To investigate the relationship between multidimensional AI perception, emotional expression, trust-related discourse, and purchase-related discourse in naturalistic online environments.
Approach:
Dataset: Analyzed a dataset of 2,326,781 cleaned YouTube comments from 8,947 videos and 5,176 channels.
AI Perception Categories: Operationalized AI perception through six categories: automation perception, robotic communication style, scriptedness, lack of authenticity, perceived artificiality, and uncanny valley perception.
Analytical Methods: Employed LLM-assisted weak supervision, transformer-based classification, manual validation, sentiment analysis, and statistical association tests.
Key Findings:
AI perception was prevalent and strongly associated with negative emotional expression.
Comments with AI perception cues exhibited higher levels of negative sentiment.

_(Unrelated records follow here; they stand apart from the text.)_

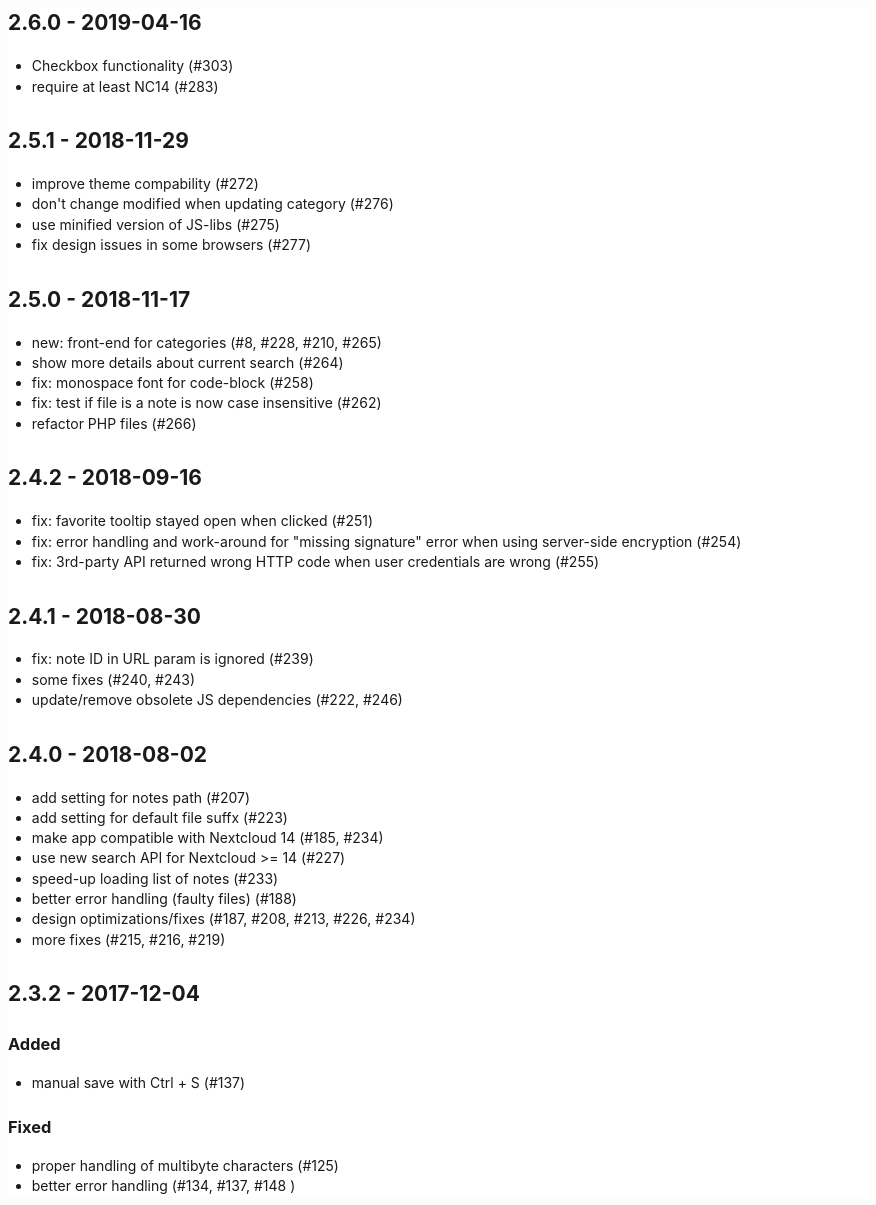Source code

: 
## 2.6.0 - 2019-04-16
- Checkbox functionality (#303)
- require at least NC14 (#283)

## 2.5.1 - 2018-11-29
- improve theme compability (#272)
- don't change modified when updating category (#276)
- use minified version of JS-libs (#275)
- fix design issues in some browsers (#277)

## 2.5.0 - 2018-11-17
- new: front-end for categories (#8, #228, #210, #265)
- show more details about current search (#264)
- fix: monospace font for code-block (#258)
- fix: test if file is a note is now case insensitive (#262)
- refactor PHP files (#266)

## 2.4.2 - 2018-09-16
- fix: favorite tooltip stayed open when clicked (#251)
- fix: error handling and work-around for "missing signature" error when using server-side encryption (#254)
- fix: 3rd-party API returned wrong HTTP code when user credentials are wrong (#255)

## 2.4.1 - 2018-08-30
- fix: note ID in URL param is ignored (#239)
- some fixes (#240, #243)
- update/remove obsolete JS dependencies (#222, #246)

## 2.4.0 - 2018-08-02
- add setting for notes path (#207)
- add setting for default file suffx (#223)
- make app compatible with Nextcloud 14 (#185, #234)
- use new search API for Nextcloud >= 14 (#227)
- speed-up loading list of notes (#233)
- better error handling (faulty files) (#188)
- design optimizations/fixes (#187, #208, #213, #226, #234)
- more fixes (#215, #216, #219)

## 2.3.2 - 2017-12-04
### Added
- manual save with Ctrl + S (#137)

### Fixed
- proper handling of multibyte characters (#125)
- better error handling (#134, #137, #148 )
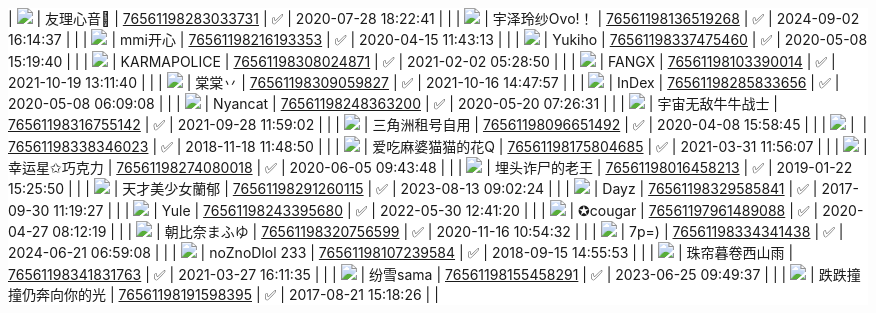 | ![](https://avatars.steamstatic.com/5cf528d877d66af101350193fd6ce7946a06dc3b.jpg) | 友理心音🍁                    | [76561198283033731](https://steamcommunity.com/profiles/76561198283033731/) | ✅           | 2020-07-28 18:22:41 |          |
| ![](https://avatars.steamstatic.com/f8e57c897897fa4ef3ab4ef6f8ceeaa0c288dcb7.jpg) | 宇泽玲纱Ovo!！                | [76561198136519268](https://steamcommunity.com/profiles/76561198136519268/) | ✅           | 2024-09-02 16:14:37 |          |
| ![](https://avatars.steamstatic.com/160867f551c2f8ebb6b9e43d70fa64f8fe739639.jpg) | mmi开心                    | [76561198216193353](https://steamcommunity.com/profiles/76561198216193353/) | ✅           | 2020-04-15 11:43:13 |          |
| ![](https://avatars.steamstatic.com/83f4e065e6dd5123e0ec447297a7c232c0ee5fc3.jpg) | Yukiho                   | [76561198337475460](https://steamcommunity.com/profiles/76561198337475460/) | ✅           | 2020-05-08 15:19:40 |          |
| ![](https://avatars.steamstatic.com/92b5c067633811e520ddc6c41091f832f113d959.jpg) | KARMAPOLICE              | [76561198308024871](https://steamcommunity.com/profiles/76561198308024871/) | ✅           | 2021-02-02 05:28:50 |          |
| ![](https://avatars.steamstatic.com/a6af6783afafdb47230e0519cbab724f87c48438.jpg) | FANGX                    | [76561198103390014](https://steamcommunity.com/profiles/76561198103390014/) | ✅           | 2021-10-19 13:11:40 |          |
| ![](https://avatars.steamstatic.com/8a78a24d3ae3031caf2695bc4dede2d6eb7af7cf.jpg) | 棠棠丷                      | [76561198309059827](https://steamcommunity.com/profiles/76561198309059827/) | ✅           | 2021-10-16 14:47:57 |          |
| ![](https://avatars.steamstatic.com/97e463a36f2693f6158631fb69c4074694019c20.jpg) | InDex                    | [76561198285833656](https://steamcommunity.com/profiles/76561198285833656/) | ✅           | 2020-05-08 06:09:08 |          |
| ![](https://avatars.steamstatic.com/f1062d8a7f2d2f0363e31829860c90af82176fe7.jpg) | Nyancat                  | [76561198248363200](https://steamcommunity.com/profiles/76561198248363200/) | ✅           | 2020-05-20 07:26:31 |          |
| ![](https://avatars.steamstatic.com/c32c00cddc05123926521478bdb914c49131b5b6.jpg) | 宇宙无敌牛牛战士                 | [76561198316755142](https://steamcommunity.com/profiles/76561198316755142/) | ✅           | 2021-09-28 11:59:02 |          |
| ![](https://avatars.steamstatic.com/6f581ea28504048da2715b75a75d45a8bbe251e0.jpg) | 三角洲租号自用                  | [76561198096651492](https://steamcommunity.com/profiles/76561198096651492/) | ✅           | 2020-04-08 15:58:45 |          |
| ![](https://avatars.steamstatic.com/c883341fbc15762f924f626920cb6262a7dab19c.jpg) | 󠀡                        | [76561198338346023](https://steamcommunity.com/profiles/76561198338346023/) | ✅           | 2018-11-18 11:48:50 |          |
| ![](https://avatars.steamstatic.com/9091df985770d656262e18aaf33f9c6407f42758.jpg) | 爱吃麻婆猫猫的花Q                | [76561198175804685](https://steamcommunity.com/profiles/76561198175804685/) | ✅           | 2021-03-31 11:56:07 |          |
| ![](https://avatars.steamstatic.com/4662074e850a03d00b7ecb9991205bc036812d27.jpg) | 幸运星✩巧克力                  | [76561198274080018](https://steamcommunity.com/profiles/76561198274080018/) | ✅           | 2020-06-05 09:43:48 |          |
| ![](https://avatars.steamstatic.com/8cf65111464c867e9ded1b8a52ca51c05af10989.jpg) | 埋头诈尸的老王                  | [76561198016458213](https://steamcommunity.com/profiles/76561198016458213/) | ✅           | 2019-01-22 15:25:50 |          |
| ![](https://avatars.steamstatic.com/d3eb8e47374d312bb1ef14f1086eb3ba88175c03.jpg) | 天才美少女蘭郁                  | [76561198291260115](https://steamcommunity.com/profiles/76561198291260115/) | ✅           | 2023-08-13 09:02:24 |          |
| ![](https://avatars.steamstatic.com/ef649522b7cb936d7b6211736524b604cdf8af9a.jpg) | Dayz                     | [76561198329585841](https://steamcommunity.com/profiles/76561198329585841/) | ✅           | 2017-09-30 11:19:27 |          |
| ![](https://avatars.steamstatic.com/0859ee145dbf104e6e4f8876608325c668c81ef1.jpg) | Yule                     | [76561198243395680](https://steamcommunity.com/profiles/76561198243395680/) | ✅           | 2022-05-30 12:41:20 |          |
| ![](https://avatars.steamstatic.com/bc35149b42b27b35e1b2f5ebf1aebede96062929.jpg) | ✪cougar                  | [76561197961489088](https://steamcommunity.com/profiles/76561197961489088/) | ✅           | 2020-04-27 08:12:19 |          |
| ![](https://avatars.steamstatic.com/889e48614a93adc3dbd79fab586a709674ef3f4d.jpg) | 朝比奈まふゆ                   | [76561198320756599](https://steamcommunity.com/profiles/76561198320756599/) | ✅           | 2020-11-16 10:54:32 |          |
| ![](https://avatars.steamstatic.com/b9bd73f79ab4c3fb2c242ec04306135de308d69d.jpg) | 7p=)                     | [76561198334341438](https://steamcommunity.com/profiles/76561198334341438/) | ✅           | 2024-06-21 06:59:08 |          |
| ![](https://avatars.steamstatic.com/ecf96542db3e8813878b5c86ee558b595a053398.jpg) | noZnoDlol 233            | [76561198107239584](https://steamcommunity.com/profiles/76561198107239584/) | ✅           | 2018-09-15 14:55:53 |          |
| ![](https://avatars.steamstatic.com/b784c089673153a77dd9f76752bb250fc470ecfe.jpg) | 珠帘暮卷西山雨                  | [76561198341831763](https://steamcommunity.com/profiles/76561198341831763/) | ✅           | 2021-03-27 16:11:35 |          |
| ![](https://avatars.steamstatic.com/0f4fe515a6c7142b176869df1f537e6462aebedd.jpg) | 纷雪sama                   | [76561198155458291](https://steamcommunity.com/profiles/76561198155458291/) | ✅           | 2023-06-25 09:49:37 |          |
| ![](https://avatars.steamstatic.com/8f85df1d2ad59a99998e22d5b210a69b0bdc3cfd.jpg) | 跌跌撞撞仍奔向你的光               | [76561198191598395](https://steamcommunity.com/profiles/76561198191598395/) | ✅           | 2017-08-21 15:18:26 |          |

Emotional expression varied across AI perception categories, with robotic communication style, lack of authenticity, automation perception, and uncanny valley perception showing the highest levels of negative expression.
Trust-related and purchase-related discourse were rare and showed limited differentiation across AI perception conditions.
Interpretation:
The findings indicate a pattern of expressive decoupling, where perceived AI presence is reflected in emotional expression.
Limitations:
The study relies on user-generated content, which may not fully capture actual behavioral outcomes.
The analysis is limited to YouTube comments and may not generalize to other digital platforms.
Conclusion:
The study contributes to understanding emotional expression associated with perceived AI presence in digital environments.